The last hoop put us over our double limit.  We had already started throwing back legals and were done in the first set.  All that was left was to recover our gear and head home at 8 pm, but there was a sea monkey-wrench waiting to jump into our gears.

We had lots of trouble holding position in the windswept deep zone, which had produced zero legals in both the original pull and recovery.   It was not big deal, as empty hoops are just not a labor of tragedy when there is a limit of nice bugs in the tank.

We started catching and returning legals from the mid range, but kept blowing over our buoys in the stiffening crosswind.  We had many resets in our approaches and lots of false lunges at buoys that kept beelining for our props.  Finally, our luck ran out as we tried to bail out of an over-run and ended up chopping up a buoy in the starboard prop.  Upon shutdown and inspection, we had rather hopelessly spun the line around the prop into a ball of confusion.  

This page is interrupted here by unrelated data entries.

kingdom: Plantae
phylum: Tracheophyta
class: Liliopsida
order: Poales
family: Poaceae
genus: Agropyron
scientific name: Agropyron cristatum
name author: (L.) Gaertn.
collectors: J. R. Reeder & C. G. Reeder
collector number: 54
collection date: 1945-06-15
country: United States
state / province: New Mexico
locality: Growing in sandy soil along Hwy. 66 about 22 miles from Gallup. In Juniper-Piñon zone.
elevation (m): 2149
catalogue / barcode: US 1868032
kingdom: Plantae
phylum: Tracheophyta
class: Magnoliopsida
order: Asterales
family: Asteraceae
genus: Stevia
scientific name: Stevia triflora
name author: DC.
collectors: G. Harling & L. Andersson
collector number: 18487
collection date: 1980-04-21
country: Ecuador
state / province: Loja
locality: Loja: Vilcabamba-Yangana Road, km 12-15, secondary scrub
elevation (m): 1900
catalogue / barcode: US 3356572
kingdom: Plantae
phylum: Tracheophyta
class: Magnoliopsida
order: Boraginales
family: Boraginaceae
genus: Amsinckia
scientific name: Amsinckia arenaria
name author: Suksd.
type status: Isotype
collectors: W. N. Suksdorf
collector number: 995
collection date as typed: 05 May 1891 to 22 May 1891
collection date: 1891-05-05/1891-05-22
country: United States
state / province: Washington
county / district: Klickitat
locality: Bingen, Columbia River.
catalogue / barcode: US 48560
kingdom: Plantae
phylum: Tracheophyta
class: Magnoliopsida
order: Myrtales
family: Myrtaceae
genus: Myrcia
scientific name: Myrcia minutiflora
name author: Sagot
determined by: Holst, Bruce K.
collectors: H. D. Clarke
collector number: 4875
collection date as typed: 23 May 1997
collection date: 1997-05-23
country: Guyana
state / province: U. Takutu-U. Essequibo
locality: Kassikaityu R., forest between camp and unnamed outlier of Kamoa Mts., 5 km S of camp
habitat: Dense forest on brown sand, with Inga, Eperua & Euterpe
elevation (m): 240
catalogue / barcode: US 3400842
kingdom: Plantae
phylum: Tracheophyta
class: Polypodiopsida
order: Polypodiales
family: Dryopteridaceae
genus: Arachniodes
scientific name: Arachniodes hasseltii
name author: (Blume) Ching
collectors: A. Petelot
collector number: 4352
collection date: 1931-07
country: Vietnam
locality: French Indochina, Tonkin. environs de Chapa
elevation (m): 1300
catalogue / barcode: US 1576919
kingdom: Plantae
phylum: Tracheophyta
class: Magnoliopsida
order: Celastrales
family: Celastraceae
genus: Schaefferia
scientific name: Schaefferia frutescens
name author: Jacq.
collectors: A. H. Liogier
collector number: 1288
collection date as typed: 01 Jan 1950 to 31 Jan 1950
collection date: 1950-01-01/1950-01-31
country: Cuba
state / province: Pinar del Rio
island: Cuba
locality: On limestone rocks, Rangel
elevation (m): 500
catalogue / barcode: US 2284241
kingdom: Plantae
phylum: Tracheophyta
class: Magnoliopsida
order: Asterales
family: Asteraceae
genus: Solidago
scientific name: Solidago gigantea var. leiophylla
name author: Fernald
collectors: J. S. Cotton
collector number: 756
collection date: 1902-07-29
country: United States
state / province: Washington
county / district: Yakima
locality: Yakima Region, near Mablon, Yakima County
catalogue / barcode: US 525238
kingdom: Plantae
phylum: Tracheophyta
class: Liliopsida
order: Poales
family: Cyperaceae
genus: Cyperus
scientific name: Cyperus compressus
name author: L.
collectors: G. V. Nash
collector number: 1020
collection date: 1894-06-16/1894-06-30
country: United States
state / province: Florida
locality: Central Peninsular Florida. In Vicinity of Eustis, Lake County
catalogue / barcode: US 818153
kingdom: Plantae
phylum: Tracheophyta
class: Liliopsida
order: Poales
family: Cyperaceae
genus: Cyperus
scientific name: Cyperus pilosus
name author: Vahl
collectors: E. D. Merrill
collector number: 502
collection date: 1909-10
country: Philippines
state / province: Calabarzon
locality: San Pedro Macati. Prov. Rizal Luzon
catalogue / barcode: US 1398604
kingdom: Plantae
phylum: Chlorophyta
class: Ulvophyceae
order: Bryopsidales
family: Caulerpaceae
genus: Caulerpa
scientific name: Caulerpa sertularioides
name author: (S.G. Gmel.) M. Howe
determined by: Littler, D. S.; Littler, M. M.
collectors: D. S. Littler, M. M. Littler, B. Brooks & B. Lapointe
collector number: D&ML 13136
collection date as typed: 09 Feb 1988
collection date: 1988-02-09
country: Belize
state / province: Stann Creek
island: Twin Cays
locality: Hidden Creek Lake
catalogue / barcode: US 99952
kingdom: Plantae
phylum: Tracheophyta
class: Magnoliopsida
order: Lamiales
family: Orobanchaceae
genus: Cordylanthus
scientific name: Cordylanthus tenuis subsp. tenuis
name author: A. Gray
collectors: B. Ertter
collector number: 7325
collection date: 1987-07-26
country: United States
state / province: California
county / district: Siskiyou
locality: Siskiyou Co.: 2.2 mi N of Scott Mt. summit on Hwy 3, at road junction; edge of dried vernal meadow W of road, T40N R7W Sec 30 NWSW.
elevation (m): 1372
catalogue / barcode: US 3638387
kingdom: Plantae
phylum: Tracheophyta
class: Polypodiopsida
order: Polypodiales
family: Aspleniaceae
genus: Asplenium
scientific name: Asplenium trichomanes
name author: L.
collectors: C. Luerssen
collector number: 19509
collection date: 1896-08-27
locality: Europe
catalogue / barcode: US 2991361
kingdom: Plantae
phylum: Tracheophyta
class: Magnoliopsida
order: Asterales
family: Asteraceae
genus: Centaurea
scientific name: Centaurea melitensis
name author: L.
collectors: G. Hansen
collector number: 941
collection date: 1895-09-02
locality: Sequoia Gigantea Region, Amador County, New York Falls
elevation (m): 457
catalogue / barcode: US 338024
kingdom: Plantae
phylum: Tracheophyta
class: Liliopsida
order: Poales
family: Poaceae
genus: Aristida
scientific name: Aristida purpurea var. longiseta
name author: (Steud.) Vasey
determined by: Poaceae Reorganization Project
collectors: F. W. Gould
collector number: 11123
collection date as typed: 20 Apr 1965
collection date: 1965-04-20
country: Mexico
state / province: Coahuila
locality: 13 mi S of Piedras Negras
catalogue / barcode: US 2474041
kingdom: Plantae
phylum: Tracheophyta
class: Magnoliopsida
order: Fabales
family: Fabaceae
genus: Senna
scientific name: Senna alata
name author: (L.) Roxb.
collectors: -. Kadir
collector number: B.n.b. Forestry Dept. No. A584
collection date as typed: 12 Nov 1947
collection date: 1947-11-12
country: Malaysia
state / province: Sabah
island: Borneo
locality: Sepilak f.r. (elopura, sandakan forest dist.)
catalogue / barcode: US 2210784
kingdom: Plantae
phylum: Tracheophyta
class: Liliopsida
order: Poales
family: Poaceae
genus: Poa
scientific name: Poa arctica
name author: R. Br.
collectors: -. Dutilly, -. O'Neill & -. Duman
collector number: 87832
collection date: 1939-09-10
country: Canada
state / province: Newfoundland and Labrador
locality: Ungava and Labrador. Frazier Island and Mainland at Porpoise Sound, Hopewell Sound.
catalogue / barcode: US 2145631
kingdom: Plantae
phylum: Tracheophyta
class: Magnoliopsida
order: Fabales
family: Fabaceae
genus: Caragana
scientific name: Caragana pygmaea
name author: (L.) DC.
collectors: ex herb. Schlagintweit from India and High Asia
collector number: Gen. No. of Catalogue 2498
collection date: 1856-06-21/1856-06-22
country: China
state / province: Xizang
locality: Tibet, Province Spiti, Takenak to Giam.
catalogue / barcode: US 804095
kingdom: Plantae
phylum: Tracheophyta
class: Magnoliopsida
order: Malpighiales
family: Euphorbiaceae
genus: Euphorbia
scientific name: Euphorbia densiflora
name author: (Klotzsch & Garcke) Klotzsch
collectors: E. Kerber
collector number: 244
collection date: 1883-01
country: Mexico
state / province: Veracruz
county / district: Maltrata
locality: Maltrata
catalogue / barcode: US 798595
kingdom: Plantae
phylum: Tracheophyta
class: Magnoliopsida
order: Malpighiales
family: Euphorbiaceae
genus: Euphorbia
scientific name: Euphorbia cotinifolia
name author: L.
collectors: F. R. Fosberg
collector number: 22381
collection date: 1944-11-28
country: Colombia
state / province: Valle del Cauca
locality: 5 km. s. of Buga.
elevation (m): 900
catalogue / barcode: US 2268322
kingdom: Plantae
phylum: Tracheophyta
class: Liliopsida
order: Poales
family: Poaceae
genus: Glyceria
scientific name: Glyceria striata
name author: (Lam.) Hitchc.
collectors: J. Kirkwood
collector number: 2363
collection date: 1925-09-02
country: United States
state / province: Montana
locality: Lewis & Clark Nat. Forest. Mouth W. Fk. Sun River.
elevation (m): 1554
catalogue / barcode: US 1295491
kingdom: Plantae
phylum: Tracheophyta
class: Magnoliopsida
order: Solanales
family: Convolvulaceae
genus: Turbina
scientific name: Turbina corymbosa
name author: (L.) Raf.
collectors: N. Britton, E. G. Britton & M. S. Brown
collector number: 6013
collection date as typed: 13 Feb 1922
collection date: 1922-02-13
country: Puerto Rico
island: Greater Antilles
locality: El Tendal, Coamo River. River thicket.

We lashed a big serrated Dexter blade to the end of a gaff and began sawing through the many coils of twisted line on the lower unit as the boat drifted without power at a disturbingly swift pace.  We managed to recover the hoop after bouncing it along the bottom and through the kelp for over 500 yards.  We were able to free the prop and motor away after getting dangerously shallow.  We still released four bugs from the wild ride to Toad Hall we gave to the lucky bugs that were liberated.  We watched them pulse down to the bottom, instead of getting tossed into the tank with their countrymen who already had dibs on dinner reservations with us.

By the time we got to the last remaining shallow, it was 10:30pm and the last two hoops had a two and a half hour soak.  They were plugged with bugs as we threw back at least a dozen legals and many shorts.

Eleven of our fourteen bugs were females, which have consistently been a bigger gender percentage of our catch this year.

We were anxious to get out of the wind and head home.  Despite the fact that we had posted our fastest limit ever, we were quite beat up by the time we dragged the last of the gear back up to the truck in the steepness of a new low tide after 1 am. 

There was to be no clemency for these occupants.


The average quality was quite good, although there were no monsters.

Your narrator made it to bed  by 3 am, so it was more like the fatiguing days of past seasons than this year's race to success.  

We had Wendy's brother Randy and our old pals Rich and Rachel drop over for dinner and cocktails.  We celebrated our good fortune and toasted to amplified memories of our fellow Hastings alums  and the dirty old Haight-Ashbury days of the 1970s.


This has been perhaps our luckiest season yet.  
Things are not so lucky for our friends half way around the world.

The pulse of the free world has quickened.  We are in a position to help.  Let us be grateful for what we have, as we feel the harbinger of a nuclear winter upon our necks and realize, with every breath we take, that 

These Are The Days.



1 comment:

  1. Congratulations 👏🎉 Love it and way to hang in there with the winds! Very exciting and fantastic read!!! Woo hoo!!! Let's clam dig in AK!!!